Based on my experiments, it seems to be thread safe. Howewer, I wanted to be sure, as I am not sure what this translates into. An alternative would be using #pragma omp critical, of course.


Solution

  • I believe the answer is might be yes, but I'm not 100% sure by any means.

    The OpenMP specification gives the following list as the forms the expression is allowed to take:

    x++;
    x--;
    ++x;
    --x;
    x binop= expr;
    x = x binop expr;
    x = expr binop x;
    

    It further specifies that:

    x, r (result), and v (as applicable) are lvalue expressions with scalar type.
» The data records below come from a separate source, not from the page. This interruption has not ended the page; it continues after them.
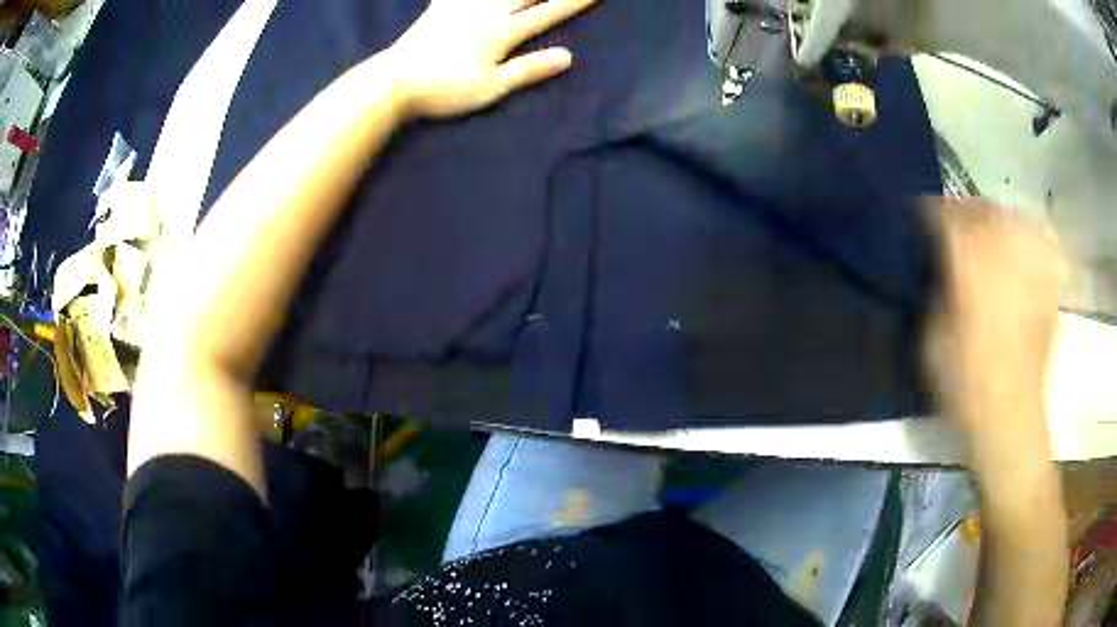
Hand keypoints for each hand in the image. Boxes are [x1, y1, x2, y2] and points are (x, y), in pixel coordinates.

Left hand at [388, 0, 597, 118]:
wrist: (394, 83)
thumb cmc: (444, 91)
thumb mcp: (490, 89)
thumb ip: (528, 70)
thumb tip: (568, 56)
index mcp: (502, 33)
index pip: (548, 13)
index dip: (573, 1)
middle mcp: (486, 11)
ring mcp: (461, 6)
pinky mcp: (439, 8)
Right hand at [923, 198, 1063, 438]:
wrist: (1009, 415)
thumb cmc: (965, 382)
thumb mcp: (932, 337)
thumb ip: (937, 291)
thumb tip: (941, 265)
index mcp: (969, 263)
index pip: (946, 216)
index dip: (931, 211)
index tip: (921, 215)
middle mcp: (1002, 253)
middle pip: (983, 209)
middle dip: (966, 210)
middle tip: (954, 220)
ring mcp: (1029, 267)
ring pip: (1013, 219)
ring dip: (996, 218)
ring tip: (988, 228)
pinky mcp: (1046, 285)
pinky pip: (1043, 243)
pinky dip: (1031, 235)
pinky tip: (1022, 242)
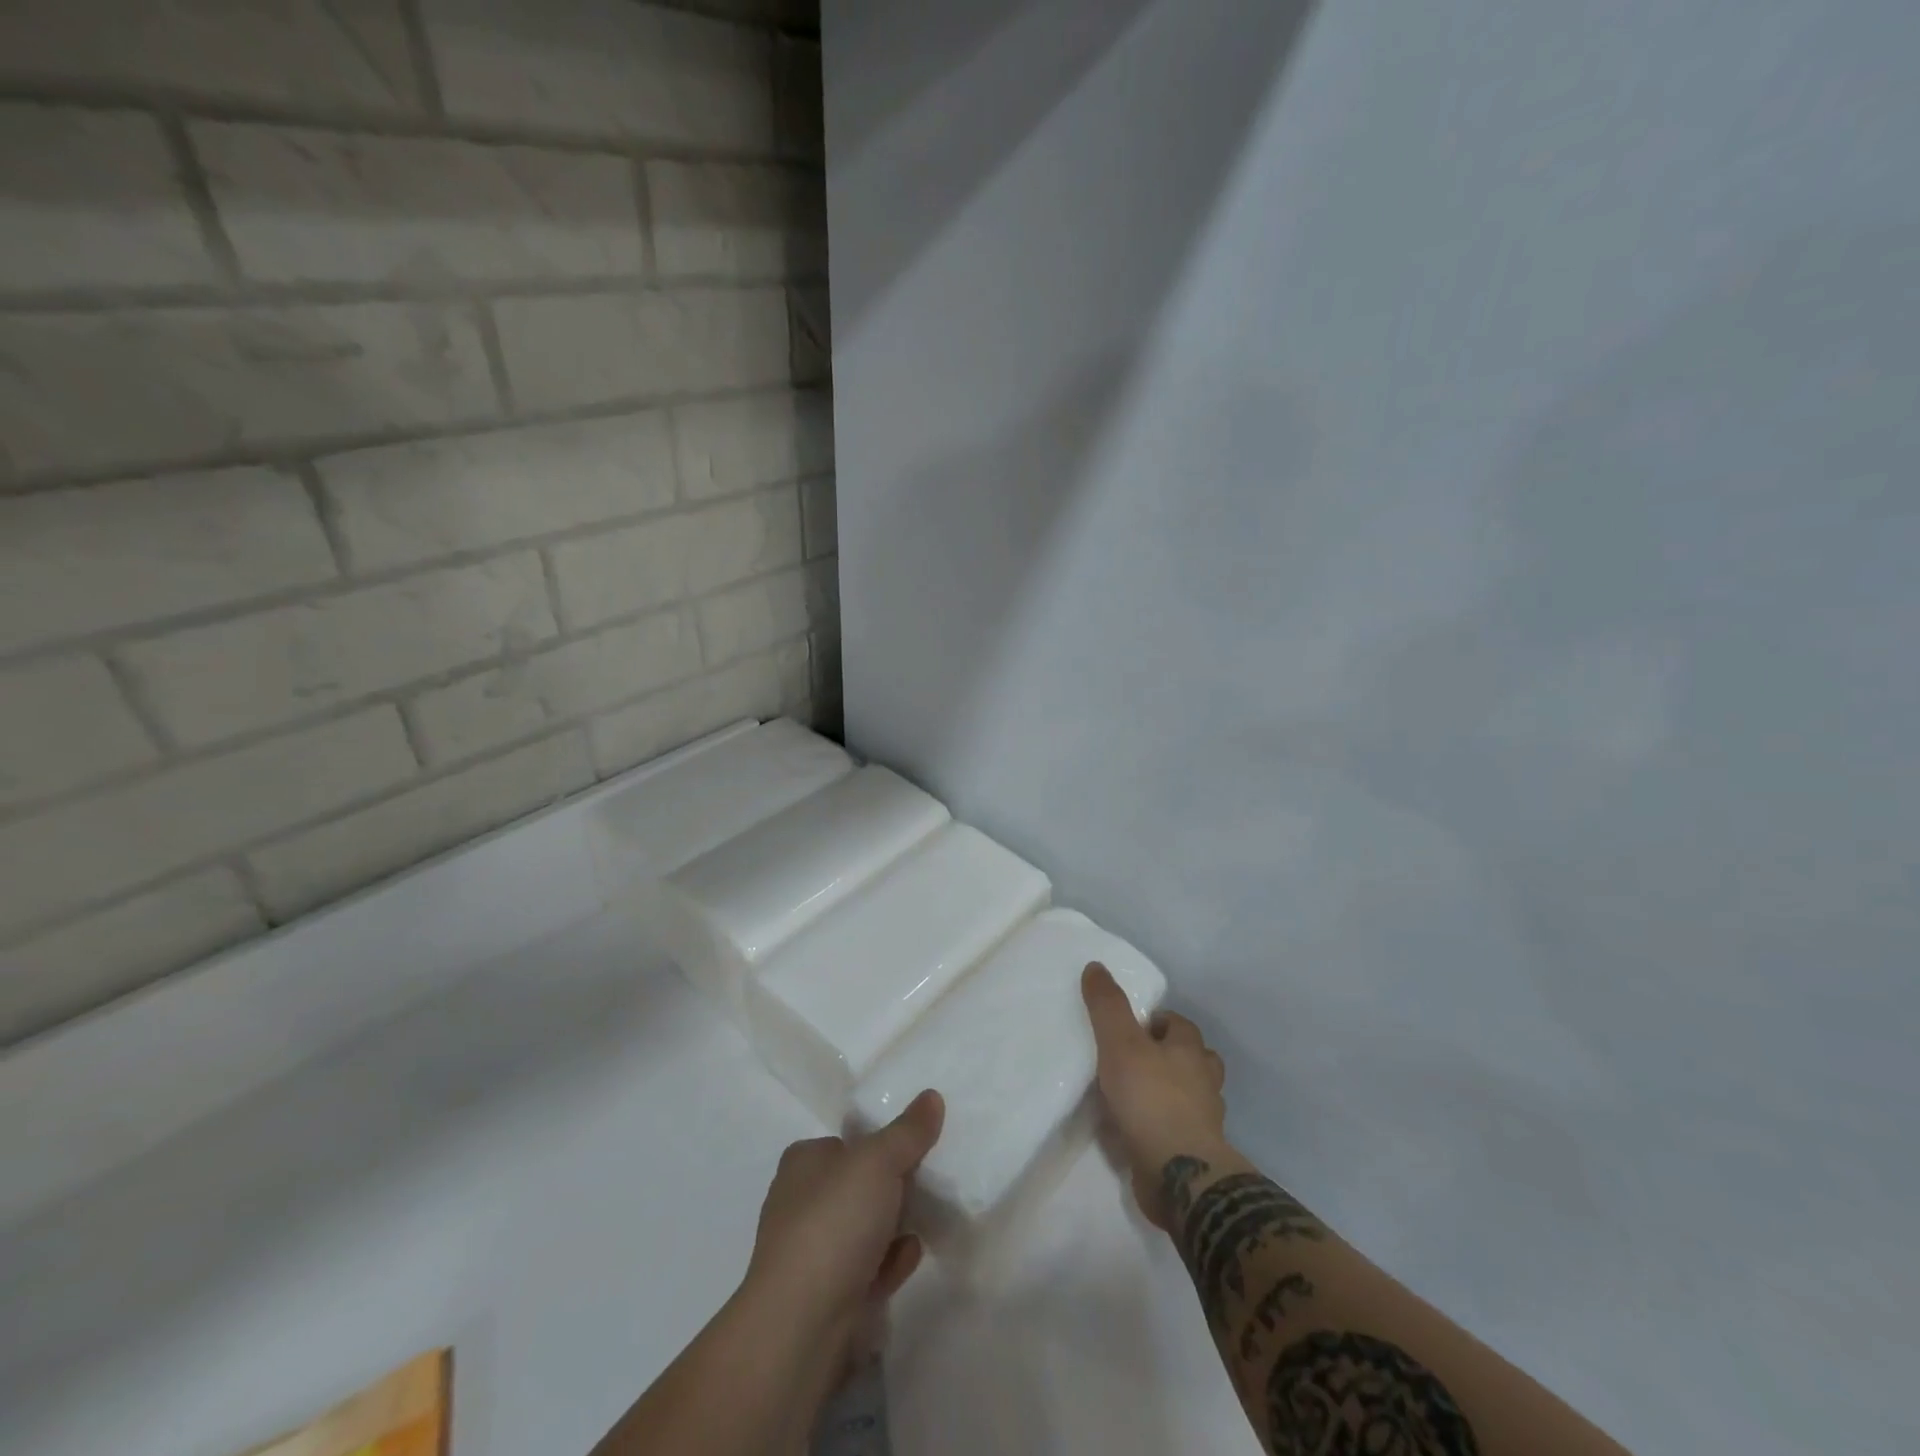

    Finally, it says that when it uses scalar, it means what that means in the underlying language (C++, in this case).

    That leads to a bit of a difficulty though. The OpenMP spec talks about an expression of scalar type, but the C++ standard only talks about "scalar" with respect to objects, not expressions.

    So, while your code may fall within the intent of the specification, given the difference in wording between the two, it's difficult to be at all sure of how to read this for a case like this where the increment may easily have two entirely separate side-effects (one of inserting an item into the map, and one of incrementing that object after it's inserted).

    Although it's still not entirely clear with respect to the rules, I suspect most problems this could potentially cause would probably be cured by separating the job into three phases. One would be to pre-populate the map, in a single thread. In this case, you're using only keys from 0 to 5, so you could do something like this:

    for (int i=0; i<5; i++)
        val_counts[i] = 0;
    

    The point of this is that you never insert a new key into the map from more than one thread. Then in the multi-threaded portion, you'd probably separate the lookup from the update, and carry out the update atomically:

    auto &val = val_counts[ix%5];
    
    #pragma omp atomic update
    ++val;
    

    That at least makes it explicit exactly what needs to be atomic, eliminating any chance of misinterpretation leading to (for example) the function call being what you care bout being done atomically.

    For a lot of uses of a map, however, that's not going to be practical--you frequently don't know the keys you're going to use ahead of time, which makes inserting them essentially impossible.

    Without that, it's not clear whether the #pragma omp atomic is really doing to protect inserting a new item into the map, or only the update to the associated value (but given the emphasis on "scalar", more likely the latter).